One simply need look no further than the Immigration and Nationality Act of 1965, which was the first time America let of-coloreds immigrate en masse to this country since the Chinese Exclusion Act of 1882. Of course, America did let in "ethnics" before 1965, but it was under a very strict quota system (in 1958 Paul Robeson complained in his book, Here I Stand, that our country only allows 100 Indians in a year while retaining a virtual open door for Irish immigrants) and was incredibly selective (note the aforementioned "Black Jews"). The 1965 law only continued this practice. Sure, Lady Liberty opened her arms to Latin America, the Caribbean, Africa, and Asia, but she wasn't no ho, now. She didn't want "your poor, your tired, your huddled masses." She definitely wasn't looking for "homeless, tempest-tost." And you could forget about anybody's "wretched refuse." These weren't Europeans, after all.
So, when this great land of ours, reached out to distant, darker climes, they weren't looking for the strong backs and calloused hands they looked for in Europe during the Industrial Revolution. No, in our post-industrial society, we decided to drain these other countries of their brains. They didn't want goatherds from the Greek Isles. They wanted folks like my father, a teacher at a business school back in Jamaica who became a student here in America. They reached out to students, professionals, and entrepreneurs from other countries. These foreign students may have started out as goatherds but were now prepared to enter the middle class. Many of these foreign professionals may have ended up as cab drivers or grocery store owners because of language barriers, but they had solid middle class backgrounds in their homelands.
Now, I know that all stories aren't the same nor that all systems are perfect. There were undoubtedly hardships and obstacles. And I am sure there are many Horatio Alger stories among this class of immigrants. However, I bet that the lion's share of the immigrants of 1965 to, say, about 1980 ended up middle class no matter from which shore they hailed. And since class seems to influence class (not too many doctors' kids end up working as janitors), we would probably find that their children probably ended up at least middle class as well.
So, if you parse solely by race (instead of class), East and South Asian children have done remarkably well but mainly because their numbers are so small (all Asians and Pacific Islanders combined only make up four percent of the population) and were culled from populations most likely to succeed. The same is more than likely true of African, Carib, and Latino children, but their numbers are absorbed into the larger African-American and Hispanic populations. In fact, I'd wager that if America did open itself up to the "wretched refuse" of Asia and it was made a lot easier to get here, they, too, would have the same problems of criminality and "underachievement" that had befallen other large immigrant populations from the Irish, Jews, and Italians to Latinos and even, yes, my beloved "Black Jew" Jamaicans (after all, we do know there are Asian gangs in California, and I personally knew a few Asian "gangstas" in Atlanta), thereby shattering yet another "model minority" myth.

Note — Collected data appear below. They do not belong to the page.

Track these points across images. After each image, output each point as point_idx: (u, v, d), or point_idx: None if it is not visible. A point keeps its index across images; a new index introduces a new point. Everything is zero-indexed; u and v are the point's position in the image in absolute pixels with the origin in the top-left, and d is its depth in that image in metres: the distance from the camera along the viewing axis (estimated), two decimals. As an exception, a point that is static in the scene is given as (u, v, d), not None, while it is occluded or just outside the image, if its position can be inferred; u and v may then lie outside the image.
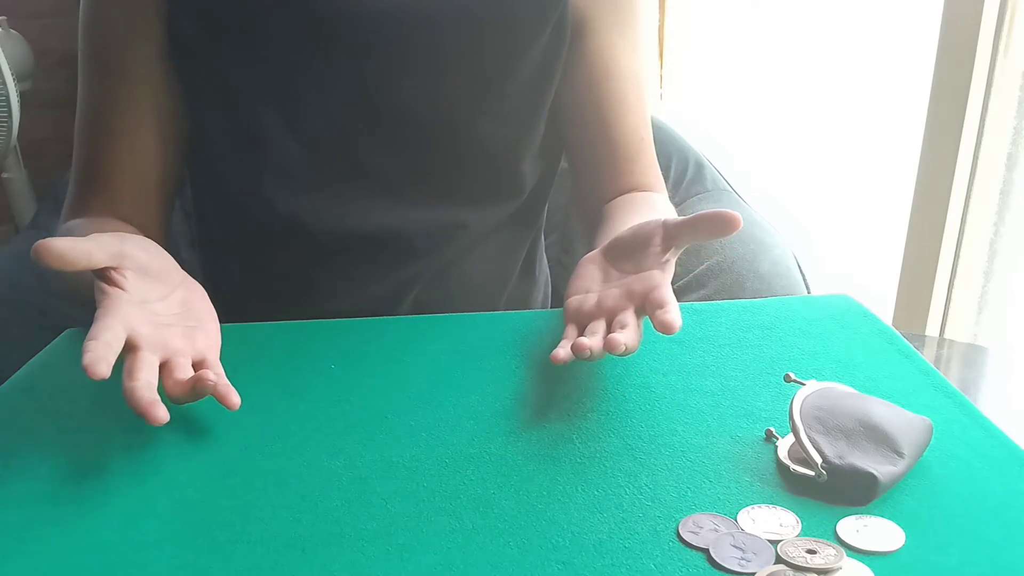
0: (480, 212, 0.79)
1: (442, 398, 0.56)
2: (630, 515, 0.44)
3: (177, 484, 0.48)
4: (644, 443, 0.51)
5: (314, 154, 0.74)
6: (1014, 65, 1.47)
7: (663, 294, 0.53)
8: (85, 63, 0.75)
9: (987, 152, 1.53)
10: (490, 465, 0.49)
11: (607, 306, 0.56)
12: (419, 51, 0.72)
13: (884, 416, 0.46)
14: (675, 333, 0.50)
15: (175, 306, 0.58)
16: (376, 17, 0.71)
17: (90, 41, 0.74)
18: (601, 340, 0.52)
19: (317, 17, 0.70)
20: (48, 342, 0.67)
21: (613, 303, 0.56)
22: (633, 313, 0.54)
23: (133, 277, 0.55)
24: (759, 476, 0.47)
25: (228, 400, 0.52)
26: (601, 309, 0.56)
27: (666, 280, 0.55)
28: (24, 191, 1.73)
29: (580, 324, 0.57)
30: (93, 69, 0.74)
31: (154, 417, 0.47)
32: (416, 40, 0.72)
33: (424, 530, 0.44)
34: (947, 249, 1.60)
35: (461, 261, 0.81)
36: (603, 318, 0.56)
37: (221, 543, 0.43)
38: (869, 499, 0.43)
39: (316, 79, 0.72)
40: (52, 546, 0.43)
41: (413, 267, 0.79)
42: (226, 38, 0.72)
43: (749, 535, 0.41)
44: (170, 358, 0.53)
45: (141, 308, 0.54)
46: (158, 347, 0.53)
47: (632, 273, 0.57)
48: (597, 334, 0.54)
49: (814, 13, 1.78)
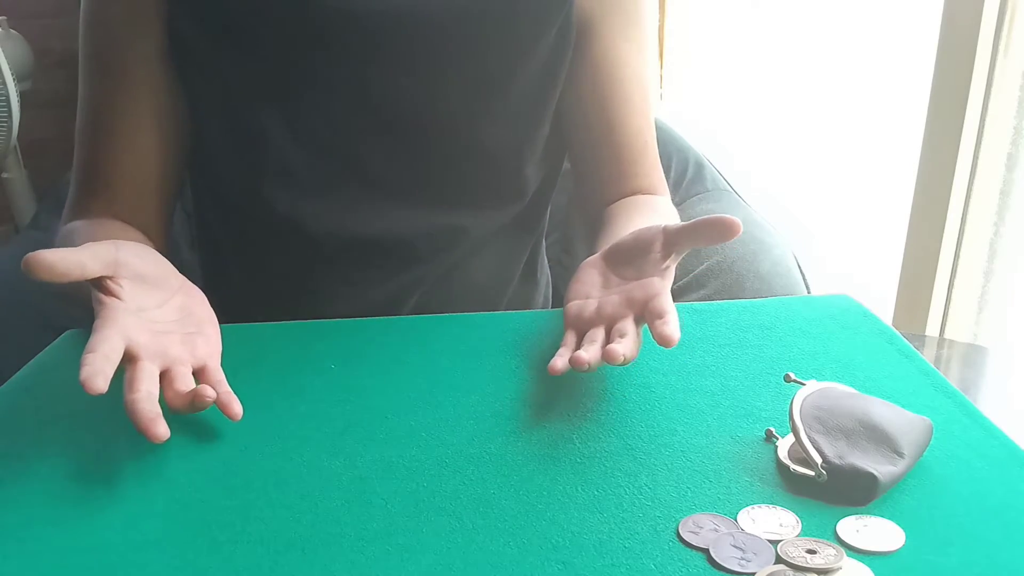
0: (482, 216, 0.79)
1: (442, 398, 0.56)
2: (630, 515, 0.44)
3: (177, 484, 0.48)
4: (644, 443, 0.51)
5: (315, 157, 0.74)
6: (1014, 65, 1.47)
7: (663, 303, 0.53)
8: (85, 63, 0.75)
9: (987, 152, 1.53)
10: (490, 465, 0.49)
11: (607, 313, 0.56)
12: (421, 51, 0.72)
13: (884, 416, 0.46)
14: (673, 347, 0.50)
15: (173, 312, 0.58)
16: (377, 17, 0.70)
17: (91, 41, 0.74)
18: (599, 350, 0.52)
19: (318, 18, 0.70)
20: (49, 343, 0.67)
21: (613, 310, 0.56)
22: (632, 321, 0.54)
23: (129, 285, 0.55)
24: (759, 476, 0.47)
25: (230, 410, 0.52)
26: (601, 316, 0.56)
27: (666, 287, 0.55)
28: (24, 191, 1.73)
29: (579, 330, 0.57)
30: (94, 69, 0.74)
31: (155, 434, 0.47)
32: (418, 40, 0.72)
33: (424, 530, 0.44)
34: (947, 249, 1.60)
35: (463, 265, 0.81)
36: (602, 325, 0.56)
37: (221, 543, 0.43)
38: (869, 499, 0.43)
39: (317, 80, 0.72)
40: (52, 546, 0.43)
41: (415, 271, 0.79)
42: (226, 39, 0.72)
43: (749, 535, 0.41)
44: (170, 367, 0.53)
45: (139, 317, 0.54)
46: (157, 356, 0.53)
47: (633, 279, 0.57)
48: (596, 343, 0.54)
49: (814, 14, 1.78)
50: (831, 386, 0.50)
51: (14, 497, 0.47)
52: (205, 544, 0.43)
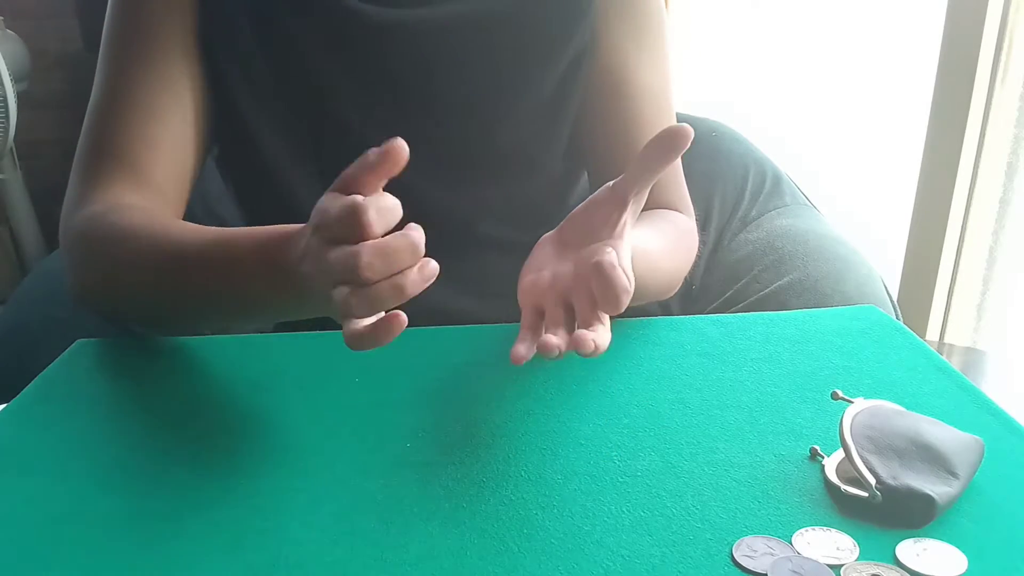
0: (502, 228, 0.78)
1: (472, 413, 0.55)
2: (680, 537, 0.43)
3: (205, 503, 0.46)
4: (686, 461, 0.49)
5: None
6: (1015, 75, 1.48)
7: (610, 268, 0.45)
8: (115, 43, 0.71)
9: (987, 160, 1.53)
10: (529, 485, 0.48)
11: (561, 286, 0.51)
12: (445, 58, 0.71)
13: (936, 435, 0.45)
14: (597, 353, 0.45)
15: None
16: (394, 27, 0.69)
17: (123, 20, 0.71)
18: (566, 337, 0.47)
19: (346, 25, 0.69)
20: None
21: (567, 283, 0.51)
22: (590, 298, 0.48)
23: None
24: (809, 496, 0.46)
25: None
26: (555, 288, 0.51)
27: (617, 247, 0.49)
28: (19, 192, 1.70)
29: (535, 306, 0.52)
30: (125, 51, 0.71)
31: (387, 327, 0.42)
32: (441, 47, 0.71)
33: (468, 554, 0.42)
34: (948, 255, 1.60)
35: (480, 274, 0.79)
36: (560, 301, 0.50)
37: (258, 568, 0.41)
38: (925, 521, 0.42)
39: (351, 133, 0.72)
40: (78, 569, 0.42)
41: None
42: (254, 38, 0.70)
43: (807, 559, 0.40)
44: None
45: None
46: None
47: (587, 247, 0.52)
48: (559, 326, 0.49)
49: (814, 19, 1.78)
50: (880, 404, 0.49)
51: (35, 516, 0.45)
52: (242, 569, 0.41)
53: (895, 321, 0.67)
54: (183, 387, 0.59)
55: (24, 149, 1.71)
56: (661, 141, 0.48)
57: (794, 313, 0.70)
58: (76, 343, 0.67)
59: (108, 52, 0.72)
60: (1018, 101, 1.50)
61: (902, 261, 1.63)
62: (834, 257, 0.90)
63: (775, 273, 0.89)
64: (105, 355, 0.65)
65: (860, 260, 0.91)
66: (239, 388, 0.60)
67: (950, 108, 1.51)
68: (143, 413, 0.57)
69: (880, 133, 1.71)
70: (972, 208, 1.58)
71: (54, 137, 1.75)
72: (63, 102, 1.76)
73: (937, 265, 1.61)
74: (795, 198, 1.04)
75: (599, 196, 0.53)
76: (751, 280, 0.87)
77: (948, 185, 1.55)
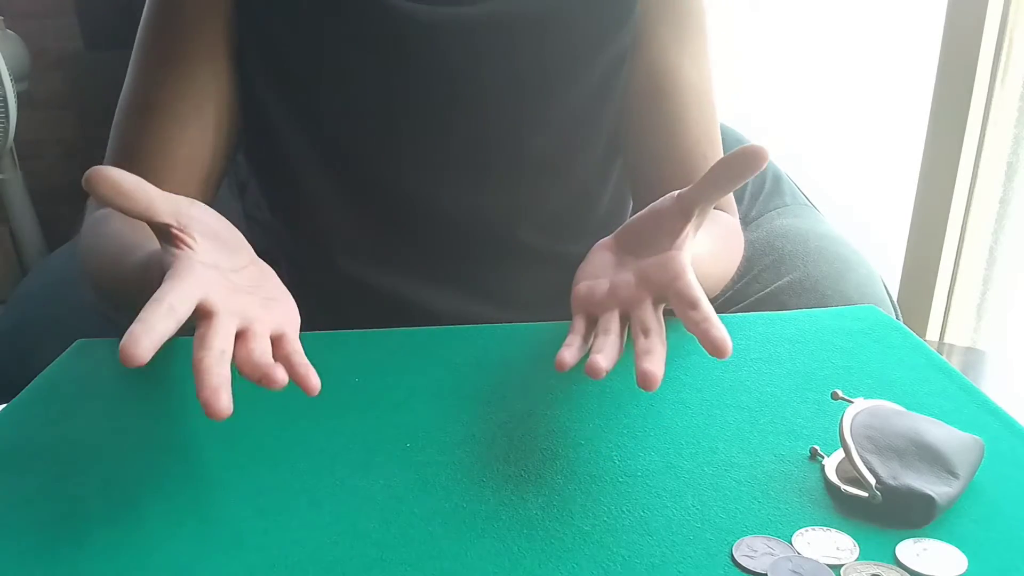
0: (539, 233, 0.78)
1: (471, 412, 0.55)
2: (680, 537, 0.43)
3: (205, 503, 0.47)
4: (686, 461, 0.49)
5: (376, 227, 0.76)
6: (1014, 74, 1.48)
7: (688, 287, 0.46)
8: (148, 42, 0.72)
9: (987, 161, 1.53)
10: (529, 484, 0.48)
11: (621, 295, 0.50)
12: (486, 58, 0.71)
13: (936, 435, 0.45)
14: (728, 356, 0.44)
15: (248, 279, 0.50)
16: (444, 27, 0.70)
17: (157, 25, 0.72)
18: (617, 342, 0.47)
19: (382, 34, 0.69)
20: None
21: (628, 293, 0.50)
22: (651, 306, 0.48)
23: (203, 241, 0.48)
24: (809, 496, 0.46)
25: (308, 383, 0.45)
26: (614, 298, 0.51)
27: (686, 262, 0.49)
28: (19, 192, 1.70)
29: (589, 315, 0.52)
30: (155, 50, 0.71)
31: (216, 409, 0.40)
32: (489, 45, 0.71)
33: (469, 554, 0.42)
34: (948, 255, 1.61)
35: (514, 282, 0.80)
36: (616, 309, 0.50)
37: (258, 568, 0.41)
38: (926, 521, 0.42)
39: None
40: (78, 569, 0.42)
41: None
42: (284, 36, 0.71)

Of course, Chua relies heavily on said myth (how can you write a book titled Tiger Mother and not, eh?). While she readily admits that anybody can be a "Chinese mother" and is quick to poke fun at her own obdurateness, there is a bit of the smug superiority throughout what I've read so far. And one can't help but to wonder why.
Now, I'll admit that I grew up in a fairly strict household, and I've confessed that I view myself as being a pretty strict father. But Chua is in a whole, other league. Her Tiger Style is more than a little bit draconian--no extracurricular activities, no sleep-overs, hours upon hours of music practice every day even on vacation. And the woman is downright verbally abusive to her daughters--constantly comparing them against one another, perpetually haranguing, and even frequently calling them "garbage." And, as I said, you can't help but wonder why. You've got to figure that the children of two Yale professors and authors would probably do pretty well in life with a little prodding and direction. They probably would not have become the piano and violin virtuosi that Chua seems hellbent on their becoming, but still why put them through the abuse that she seems to inflict on the little dears daily?
It must be because Amy Chua is a Chinese mother, right?
See, we in the West have always found something inscrutable, something mysterious, something inhuman in the people we once called "Celestials." They are Genghis Khan/Ming the Merciless ruthless in war lacking all human decency and compassion. They are brainless automatons that blindly follow orders as every Japanese, Chinese, Korean, and/or Vietnamese soldier has done in our movies, caring nothing for their own lives or ours. Or they are soulless overachievers who care only about success and nothing for humanity. This last one has lately been attached to South Asians as well as any viewers of Dr. Bashir on Deep Space Nine or Dr. Neela Rasgotra from E.R.--both technically amazing physicians who mysteriously lacked the human capacity to feel empathy.
And that is the double-edged sword to the Asian version of the Model Minority and Chua's Tiger Mother. Her children are indeed overachievers. They will most definitely be successful. But, at the same time, there is something inhuman and cruel about the path their Chinese mother has chosen to get them there.
We Americans have been looking enviously on Asian success both here and abroad for well over almost three decades now as American hegemony declines. We have excoriated our own schools and teachers in light of Asian accomplishments in both math and science and have skewed our own education toward those two subjects in order to make for own supposed failings. In reaction to our schools becoming more "illiberal," eroding music and arts programs and even gym, we have professionalized our own children. We have loaded up their schedules with every new exotic experience we can think of--from Lichtensteinian Senegambian barbecue cooking to pre-Cambrian Mayan mating ritual dance class to soccer--in order to "round out" our children and give them the "best" of everything. It is hectic, nerve-wracking, exhausting. It is fraught with second-guessing and the niggling suspicion that it may all just be for naught, may not be for the kiddies at all and mainly for ourselves (to show what great parents we are) and that our children would probably just be as happy and successful if we just gave them a stick and a ball, kick them out the house, and tell them to be back home when the street lights come on.
So, every neurotic, diffident American parent out there looks for the latest kernel of wisdom on how to be the perfect parent. And we look toward that model minority Asian parent, who seems to have it all down. Chua happily fills that role, imperiously telling us how to do it. But in filling that Celestial role, she seems somehow demonic in her pursuit of her own Golden Child. The woman may be able to crack the occasional joke, but she is what the Asian stereotype has been saying the race has always been ... a shockingly inhuman automaton who lacks a soul and knows nothing of compassion.
We Americans can take solace in reading The Battle Hymn of the Tiger Mother, which may have been the function of the book all along (as I said, I'm only halfway through). Sure, our children may never be the math and science whizzes that these Asian kids are, but at least, we can tell ourselves, they will be loved. We will give them the compassion and support they need. We will never go around constantly berating them and calling them "trash." We can feel all the better for being the ones who actually nurture our children. We can revel in the fact that we will positively reinforce every single one of their actions no matter how mundane. We will give them medals and ribbons and trophies even when they come in twelfth out of ten. We will love our children much better than any Asian "tiger mother" will ever be able to do. And we definitely would never, ever go into "battle" against them. It is in that knowledge that we, too, can feel superior.